Meet the Driver
Elvira Sari Ratnadi
Wanita Perkasa
B
ila melihat dandanannya yang apik, agak
sulit memercayai perempuan cantik
berdarah Palembang yang akrab disapa
Evi ini gemar mengendarai mobil berukuran
besar, dari bus sampai truk tronton. Belajar
menyetir mobil sedan sejak SD bersama sang
paman, lama-kelamaan saat beranjak dewasa,
Evi pun menemukan keasyikan tersendiri kala
mengakrabi kemudi.
“Suatu kali, saya ditilang polisi gara-gara
melintasi busway di kawasan Thamrin. Sejak
itu, saya bertekad menjadi pengemudi Bus
Transjakarta, dan akhirnya kesampaian,” ujar
Evi. Beberapa tahun kemudian, dia hengkang
lantaran sakit. Begitu sembuh, Evi hijrah ke
Kalimantan Tengah. Kali ini, membawa truk
pengangkut hasil pertanian, juga tabung
gas LPG. Sekembalinya ke Jakarta, Evi
mewujudkan cita-citanya sedari masa sekolah:
menjadi pengemudi bus Big Bird.
“Dulu, setiap pulang sekolah selalu melewati
pool Blue Bird. Dalam hati, saya ingin jadi
pengemudi busnya.” Tanpa proses berbelit,
Evi diterima bekerja. Terlebih dahulu sebagai
pengemudi taksi. Berselang beberapa bulan,
barulah dia membawa bus.
Bagi Evi, pekerjaan sebagai pengemudi
Big Bird sesuai panggilan jiwa. “Saya
menikmati. Saya belum ingin berhenti,”
katanya. Semangat, keberanian dan rasa
percaya diri membuat Evi tak gentar
menghadapi tantangan di jalanan,
termasuk preman yang kerap memalak.
Saat disinggung soal emansipasi perempuan,
dia memiliki jawabannya sendiri.

• **BAHAN YANG DISEDIAKAN**:
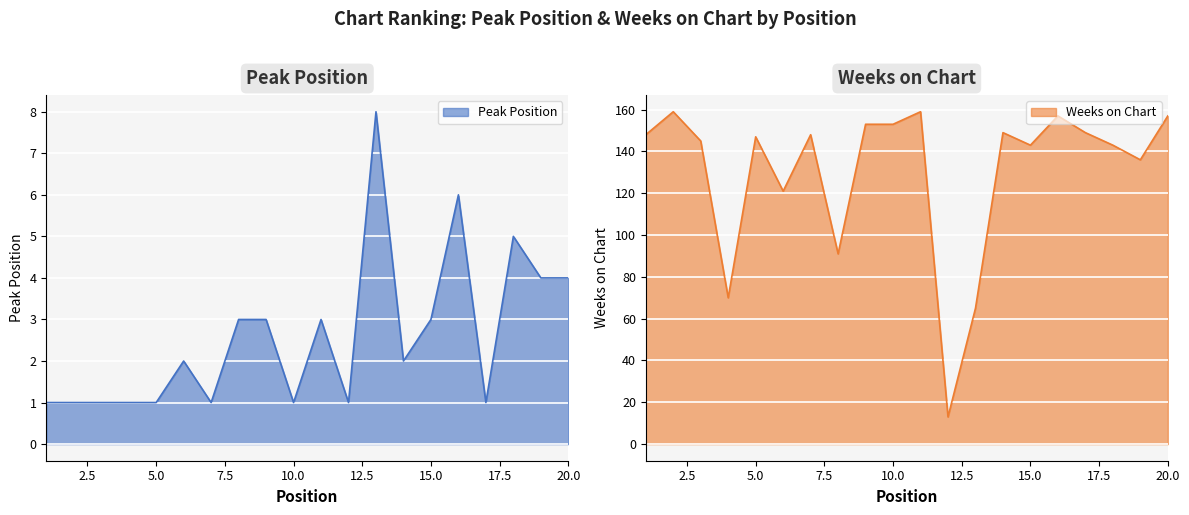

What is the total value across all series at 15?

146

--

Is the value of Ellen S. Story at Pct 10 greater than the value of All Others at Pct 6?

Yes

• **PETUNJUK KERJA**:
Salin tanpa perubahan bagian bacaan tentang Evi, pengemudi bus perempuan, dari "Bagi Evi, pekerjaan" sampai "memiliki jawabannya sendiri.". Baris-baris di atas tidak perlu dipakai.

• **JAWABAN**:
Bagi Evi, pekerjaan sebagai pengemudi
Big Bird sesuai panggilan jiwa. “Saya
menikmati. Saya belum ingin berhenti,”
katanya. Semangat, keberanian dan rasa
percaya diri membuat Evi tak gentar
menghadapi tantangan di jalanan,
termasuk preman yang kerap memalak.
Saat disinggung soal emansipasi perempuan,
dia memiliki jawabannya sendiri.